Questions et Réponses

Sénat de Belgique

SESSION DE 1995-1996


Bulletin 1-8

16 JANVIER 1996

Questions posées par les Sénateurs et réponses données par les Ministres

(Fr.): Question posée en français - (N.): Question posée en néerlandais


Ministre des Affaires sociales

Question nº 18 de M. Ph. Charlier du 4 octobre 1995 (Fr.) :
Statut social. ­ CPM. ­ Pension. ­ Nouveau règlement. ­ Technique d'assurance.

D'après une circulaire de juillet 1994 de la Caisse de prévoyance des médecins (CPM) à ses membres, le Fonds de pension passera d'un système de répartition à un système de capitalisation individuelle à solidarité collective.

Dans une étude, qui a été réalisée en 1982 sous la direction de M. L. D'Hooge, alors professeur à la KU Leuven et aujourd'hui administrateur de l'Office de contrôle des assurances, on peut lire :

À la page 31 :

« Dans sa note technique de 1980, la Caisse de prévoyance des médecins écrit au sujet de la technique d'assurance appliquée :

`La Caisse de prévoyance applique la capitalisation collective conformément à la possibilité prévue à l'époque par le gouvernement.' »

À la page 34 :

« Il ressort de diverses autres publications traitant de la technique de financement dans la Caisse de prévoyance que celle-ci brandit souvent des notions telles que solidarité, capitalisation collective, répartition, sans que ces termes ne soient décrits clairement et, très souvent, sans même que la signification exacte de ces termes ne semble avoir été comprise. »

Dans la lettre de juillet 1994, nous trouvons les termes suivants :

« ... réserves collectives, ... pension individuelle garantie, ... épargne à long terme, ... régime de partition, ... back service, ... capitalisation individuelle, ... marge de solvabilité, ... réserve de solvabilité, ... ».

En fonction de ces éléments, l'honorable ministre peut-elle répondre aux questions suivantes :

­ Quelle garantie ont les membres que la situation s'est améliorée depuis 1982 ?

­ Dans une lettre du 8 juillet 1994, la CPM affirme qu'elle ne peut satisfaire qu'à 78 p.c. de ses obligations ! En outre, elle ajoute que le taux de couverture des réserves continuera de diminuer !

Le CPM stipule par ailleurs : « Nous nous en tenons aux accords de notre convention. »

Quelles garanties concrètes ont les membres pour l'avenir ?


Réponse : J'ai l'honneur de répondre à l'honorable membre que les réserves de la CPM n'ont cessé d'augmenter depuis 1982 pour atteindre 10,4 milliards de francs en 1994. Ce montant représentait alors 78 p.c. des réserves qui auraient dû exister si le régime de la CPM avait été un régime de capitalisation individuelle.

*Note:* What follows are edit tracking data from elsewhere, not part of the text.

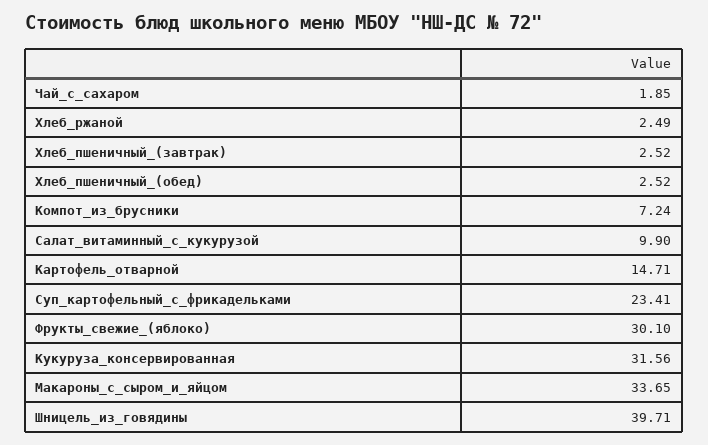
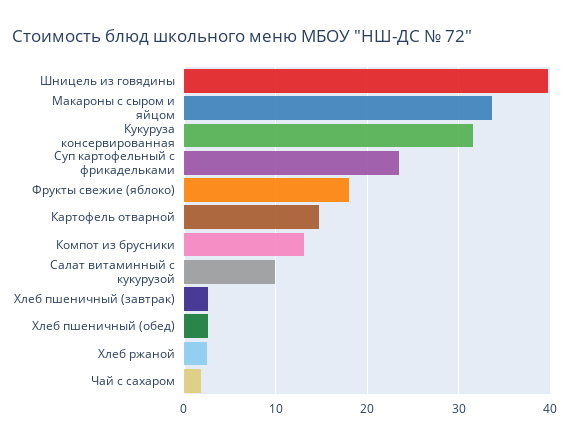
  {
    "Чай_с_сахаром": 1.85,
    "Хлеб_ржаной": 2.49,
    "Хлеб_пшеничный_(завтрак)": 2.52,
    "Хлеб_пшеничный_(обед)": 2.52,
-   "Компот_из_брусники": 7.24,
+   "Компот_из_брусники": 13,
    "Салат_витаминный_с_кукурузой": 9.9,
    "Картофель_отварной": 14.71,
    "Суп_картофельный_с_фрикадельками": 23.41,
-   "Фрукты_свежие_(яблоко)": 30.1,
+   "Фрукты_свежие_(яблоко)": 18,
    "Кукуруза_консервированная": 31.56,
    "Макароны_с_сыром_и_яйцом": 33.65,
    "Шницель_из_говядины": 39.71
  }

Or, le régime de la CPM, jusqu'à la fin de 1994, était un régime de répartition. Comme ce régime n'était pas obligatoire, il n'était viable que moyennant certaines conditions déterminées par les actuaires, entre autres, un nombre minimum de nouveaux affiliés chaque année. Les conditions devenant difficiles à respecter, la CPM aurait dû dans le futur prélever de plus en plus dans les réserves pour garantir le paiement des prestations. Le moment a donc été jugé opportun pour passer à un régime de capitalisation individuelle offrant de meilleures garanties pour les membres. Ce régime sera agréé et contrôlé par l'OCA.